La sua raccomandazione è vendere qualsiasi cosa - una bicicletta, un maiale, un cellulare - per finanziare il viaggio, e menziona la rotta verso Suriname e poi Brasile come la più accessibile in questo momento. «Non sarà mai una persona vivendo a Cuba», conclude.
Su approccio coincide con una tendenza migratoria in piena espansione. Nel 2025, il Brasile ha ricevuto 41.919 richieste di asilo da cubani, un incremento dell'88,1 % rispetto all'anno precedente, e i cubani hanno superato per la prima volta i venezuelani come principale nazionalità richiedente asilo in quel paese. Tra gennaio e aprile 2026 erano già state registrate 13.414 nuove richieste.
I commenti al video riflettono l'impatto del messaggio. Una camagüeyana emigrata in Brasile ha scritto: «Pulisco il pavimento con la fronte ben alta in un ospedale, perché lo stipendio è più alto che lavorando al mercato. VIVO come una persona senza stress, senza dover inseguire il cibo, la corrente. A Cuba avevo una casa, ma non una vita».
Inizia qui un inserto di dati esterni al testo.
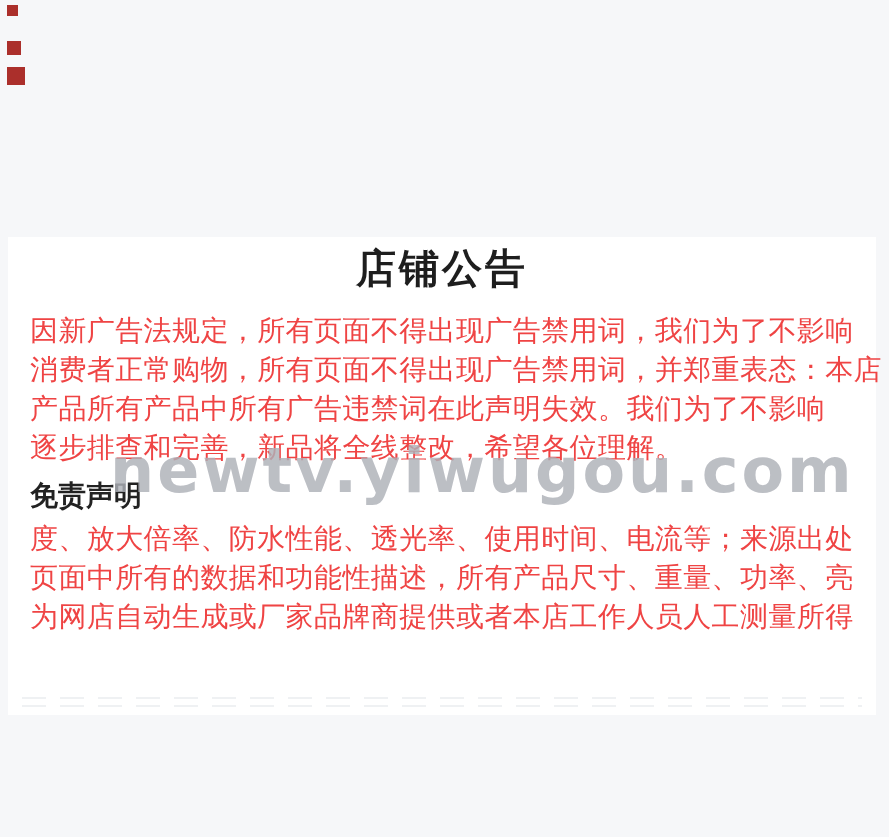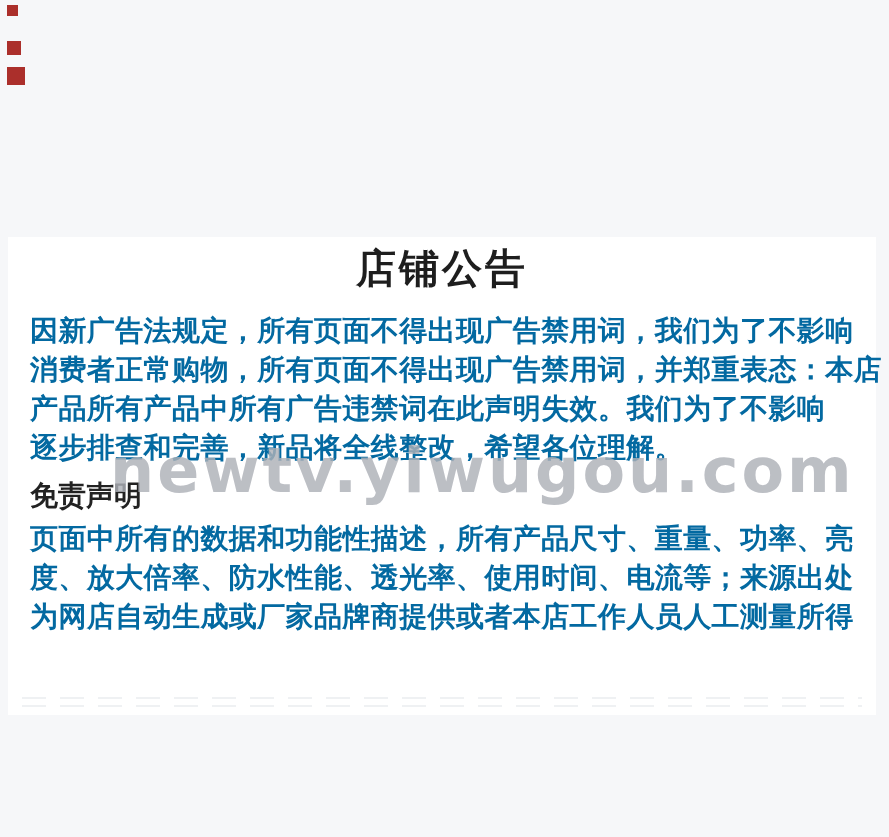--- a/index.html
+++ b/index.html
@@ -42,24 +42,24 @@
     padding-top: 8px;
     font-size: 40px;
     line-height: 46px;
     font-weight: 700;
     letter-spacing: 3px;
     text-align: center;
     color: #1e1e1e;
   }
   .body-text {
     margin: 0;
-    color: #0369a1;
+    color: #ef4444;
     font-size: 28px;
     line-height: 39px;
-    font-weight: 700;
+    font-weight: 400;
     letter-spacing: 0.4px;
   }
   .para1 { margin-top: 20px; }
   .para2 { margin-top: 8px; }
   .disclaimer-heading {
     margin-top: 14px;
     font-size: 28px;
     line-height: 30px;
     font-weight: 700;
     color: #222222;
@@ -111,22 +111,22 @@
     <div class="body-text para1">
       <div class="line">因新广告法规定，所有页面不得出现广告禁用词，我们为了不影响</div>
       <div class="line">消费者正常购物，所有页面不得出现广告禁用词，并郑重表态：本店</div>
       <div class="line">产品所有产品中所有广告违禁词在此声明失效。我们为了不影响</div>
       <div class="line">逐步排查和完善，新品将全线整改，希望各位理解。</div>
     </div>
 
     <div class="disclaimer-heading">免责声明</div>
 
     <div class="body-text para2">
+      <div class="line">度、放大倍率、防水性能、透光率、使用时间、电流等；来源出处</div>
       <div class="line">页面中所有的数据和功能性描述，所有产品尺寸、重量、功率、亮</div>
-      <div class="line">度、放大倍率、防水性能、透光率、使用时间、电流等；来源出处</div>
       <div class="line">为网店自动生成或厂家品牌商提供或者本店工作人员人工测量所得</div>
     </div>
 
     <div class="dashes">
       <div class="dash-row"></div>
       <div class="dash-row"></div>
     </div>
 
   </div>
 

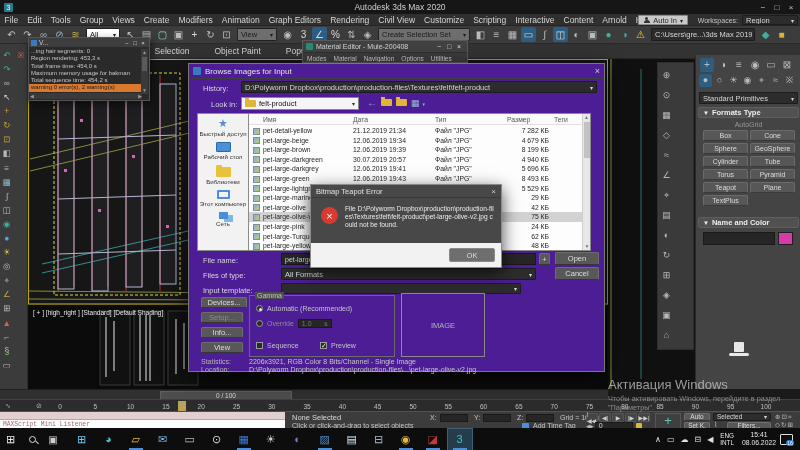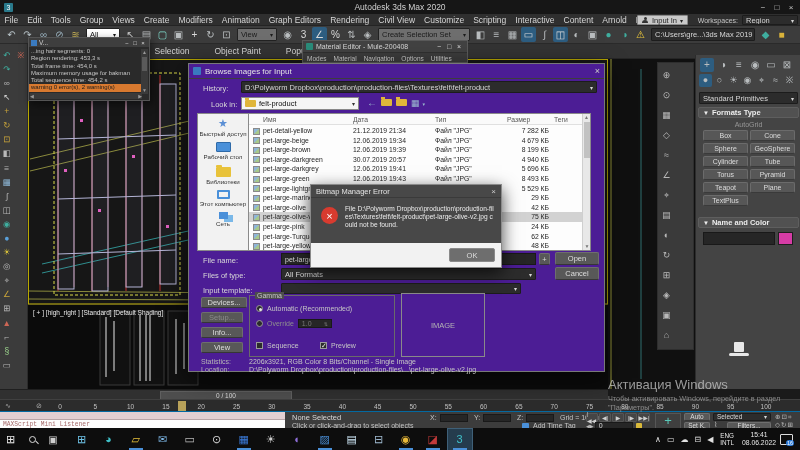--- a/index.html
+++ b/index.html
@@ -97,21 +97,21 @@
         <span class="mitem">Civil View</span>
         <span class="mitem">Customize</span>
         <span class="mitem">Scripting</span>
         <span class="mitem">Interactive</span>
         <span class="mitem">Content</span>
         <span class="mitem">Arnold</span>
         <span class="mitem">Help</span>
       </div>
     <div class="abs row" style="right:112px;top:1px;height:10px;background:#c9c9c9;border:1px solid #8a8a8a;border-radius:1px;padding:0 4px;color:#222">
       <span class="person"></span>
-      <span style="font-size:7.5px">Input In</span>
+      <span style="font-size:7.5px">Auto In</span>
       <span class="chev" style="color:#222">▾</span>
     </div>
     <span class="abs lbl2" style="right:62px;top:3px">Workspaces:</span>
     <div class="abs combo dark row" style="right:2px;top:1px;width:56px;height:10px">
       <span>Region</span>
       <span class="chev">▾</span>
     </div>
   </div>
 
   <div class="abs row" style="left:0;top:26px;width:800px;height:18px;background:#3c3c3c;border-bottom:1px solid #2a2a2a;padding-left:4px;gap:1px">
@@ -622,21 +622,21 @@
     </div>
 
     <span class="abs lbl2" style="left:12px;top:294px;color:#b5b5b5">Statistics:</span>
     <span class="abs lbl2" style="left:60px;top:294px">2206x3921, RGB Color 8 Bits/Channel - Single Image</span>
     <span class="abs lbl2" style="left:12px;top:302px;color:#b5b5b5">Location:</span>
     <span class="abs lbl2" style="left:60px;top:302px">D:\Polyworm Dropbox\production\production-files\...\pet-large-olive-v2.jpg</span>
   </div>
 
   <div class="abs" style="left:310px;top:184px;width:192px;height:84px;background:#484848;border:1px solid #8a8a8a;box-shadow:0 5px 16px rgba(0,0,0,.7);z-index:30">
     <div class="row" style="height:13px;padding:0 5px;border-bottom:1px solid #3a3a3a">
-      <span style="font-size:7.5px;color:#e2e2e2;flex:1">Bitmap Manager Error</span>
+      <span style="font-size:7.5px;color:#e2e2e2;flex:1">Bitmap Teapot Error</span>
       <span style="font-size:8px;color:#ccc">×</span>
     </div>
     <div style="position:absolute;left:10px;top:22px;width:17px;height:17px;border-radius:50%;background:#d83b2f;color:#fff;font-size:11px;display:flex;align-items:center;justify-content:center">×</div>
     <div style="position:absolute;left:34px;top:20px;width:150px;font-size:6.6px;line-height:8px;color:#ececec;word-break:break-all">File D:\Polyworm Dropbox\production\production-files\Textures\felt\felt-product\pet-large-olive-v2.jpg could not be found.</div>
     <div class="abs" style="left:0;bottom:0;width:190px;height:24px;background:#f2f2f2">
       <div class="abs btn" style="left:138px;top:5px;width:46px;height:14px;background:#6e6e6e;border-color:#8a8a8a">
           <span>OK</span>
         </div>
     </div>
   </div>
Un uomo che partì per il Mariel nel 1980 fu più categorico: «Questo non tornerà mai ad essere un paese normale. Il danno causato, soprattutto il danno antropologico, supera qualsiasi possibilità di riparazione».
Un'altra utente ha sottolineato che prima bisogna cambiare la mentalità di una società corrotta che desidera denaro senza lavoro e sacrifici. «Là dove arrivano è per rubare e credere di essere abili con coloro che offrono lavoro. È la prima regola, correggere questi difetti della società per poi costruire il paese».
«Il cubano non ha altre opzioni, ovunque vada, non abbiate paura del cambiamento, perché peggio di così non c'è niente», ha esortato un emigrato.